The last few messages between Oxham and the
Lynx
were read out, having been stripped of privilege by an overwhelming Senate vote a few days ago. Her single-word message, Don’t, was associated with Zai’s refusal of the blade of error. It was all edited in the name of security, and slanted to make her the aggressor in the relationship. Nara was glad that they weren’t going after Laurent. Over the last two weeks, the Apparatus had walked a fine line with the hero Zai. His propaganda image had been weakened, but not destroyed—he was now a once-strong Imperial warrior weakened by the influence of a scheming woman.

Thankfully, Laurent’s final message to her was absent from the evidence. Zai’s subterfuge had worked. They still didn’t know that Nara Oxham had the Emperor’s real secret in hand.

The litany went on, slipping into irrelevancies toward the end. Oxham’s antiwar bill, the one withdrawn before she’d taken a seat on the council, was revealed. Her old votes in the Senate were isolated and given new significance; the accuser even found sinister components in acts that had passed the legislature unanimously.

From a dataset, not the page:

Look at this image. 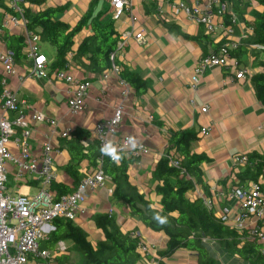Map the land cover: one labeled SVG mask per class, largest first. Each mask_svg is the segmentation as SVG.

And this was simply the opening statement. This slow crawl was the merest outline. The Emperor’s accuser apparently planned to present an insuperable mountain of detail over the days ahead. The two hundred minutes of the accusation, half the first day of trial, seemed like years.

Finally, Nara Oxham was called to make her own opening statement.

The Senate President held up his cut-off switch and warned her before she began.

“The secrets of the Realm are sacred, Senator Oxham. Do not attempt to reveal them here in the Great Forum.”

“I won’t, President Drexler.” Of course, the old solon had only been briefed about the Emperor’s planned genocide, the issue covered by the hundred-year rule. If Laurent was right, the real secret, the one His Majesty had been willing to murder those millions to protect, was unknown to any person, living or dead, outside the conditioned drones of the Apparatus.

According to the Rix mind’s story, even the Apparatus could not to speak of that secret. It brought them pain to hear it mentioned.

She hoped that part of the tale was true.

Nara finally understood why the Empire was built on fear and bribes, on intimidation and loyalty conditioning, on the superstitious babble of some pretechnology mystery cult.

It was all because the Empire was built on a lie.

She turned to the Senate, prepared to undo it all.

For a moment Nara couldn’t speak. The weight of the Empire’s attention was too suffocating. She feared for a moment that she herself might be conditioned, bound from uttering the words by some deeply buried imperative. But she breathed deeply, lightly touched her bracelet for luck, and let the fear pass. Her anxiety was simply anticipation of how this speech would feel empathetically; she was about to take a wild and dangerous ride on the nervous animal that was the Empire.

“President, Senate, citizens,” she said. “The dead are dying.”

A small cry escaped from the prelate’s lips, but there was no other sound in the Great Forum. Drexler hadn’t cut her off, she noted with a final touch of relief. Laurent was right: Even the oldest Loyalists didn’t know.